§ Instruction
Reproduce the source text of the material below character for character, leaving out the picture.

◇ ◇ ◇ ◇ ◇ ◇ ◇

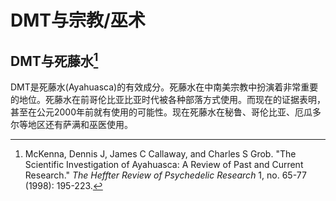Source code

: # DMT与宗教/巫术

## DMT与死藤水[^1]

DMT是死藤水(Ayahuasca)的有效成分。死藤水在中南美宗教中扮演着非常重要的地位。死藤水在前哥伦比亚比亚时代被各种部落方式使用。而现在的证据表明，甚至在公元2000年前就有使用的可能性。现在死藤水在秘鲁、哥伦比亚、厄瓜多尔等地区还有萨满和巫医使用。

[^1]: McKenna, Dennis J, James C Callaway, and Charles S Grob. "The Scientific Investigation of Ayahuasca: A Review of Past and Current Research." *The Heffter Review of Psychedelic Research* 1, no. 65-77 (1998): 195-223.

◇ ◇ ◇ ◇ ◇ ◇ ◇

§ Answer box
Source code

: # DMT与宗教/巫术

## DMT与死藤水[^1]

DMT是死藤水(Ayahuasca)的有效成分。死藤水在中南美宗教中扮演着非常重要的地位。死藤水在前哥伦比亚比亚时代被各种部落方式使用。而现在的证据表明，甚至在公元2000年前就有使用的可能性。现在死藤水在秘鲁、哥伦比亚、厄瓜多尔等地区还有萨满和巫医使用。

[^1]: McKenna, Dennis J, James C Callaway, and Charles S Grob. "The Scientific Investigation of Ayahuasca: A Review of Past and Current Research." *The Heffter Review of Psychedelic Research* 1, no. 65-77 (1998): 195-223.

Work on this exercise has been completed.